DATA LISTING:

────────────────────

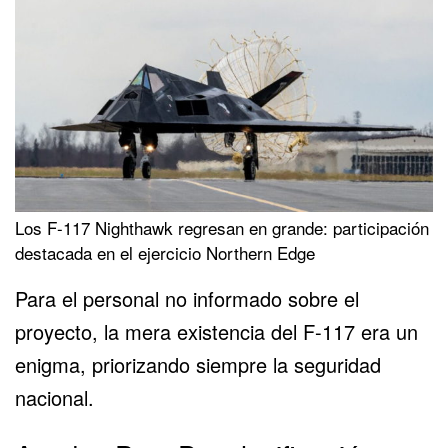
Los F-117 Nighthawk regresan en grande: participación
destacada en el ejercicio Northern Edge
Para el personal no informado sobre el
proyecto, la mera existencia del F-117 era un
enigma, priorizando siempre la seguridad
nacional.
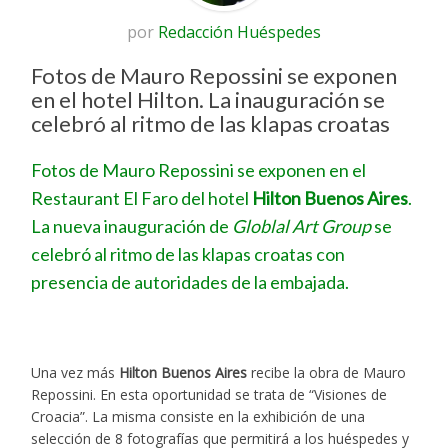
por
Redacción Huéspedes
Fotos de Mauro Repossini se exponen
en el hotel Hilton. La inauguración se
celebró al ritmo de las klapas croatas
Fotos de Mauro Repossini se exponen en el
Restaurant El Faro del hotel
Hilton Buenos Aires
.
La nueva inauguración de
Globlal Art Group
se
celebró al ritmo de las klapas croatas con
presencia de autoridades de la embajada.
Mariano
Cannello
Una vez más
Hilton Buenos Aires
recibe la obra de Mauro
del
Repossini. En esta oportunidad se trata de “Visiones de
Hilton
Croacia”. La misma consiste en la exhibición de una
junto
selección de 8 fotografías que permitirá a los huéspedes y
al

────────────────────

Please select and copy every line of the listing that contains the word "Mauro". Case counts.

Fotos de Mauro Repossini se exponen
Fotos de Mauro Repossini se exponen en el
recibe la obra de Mauro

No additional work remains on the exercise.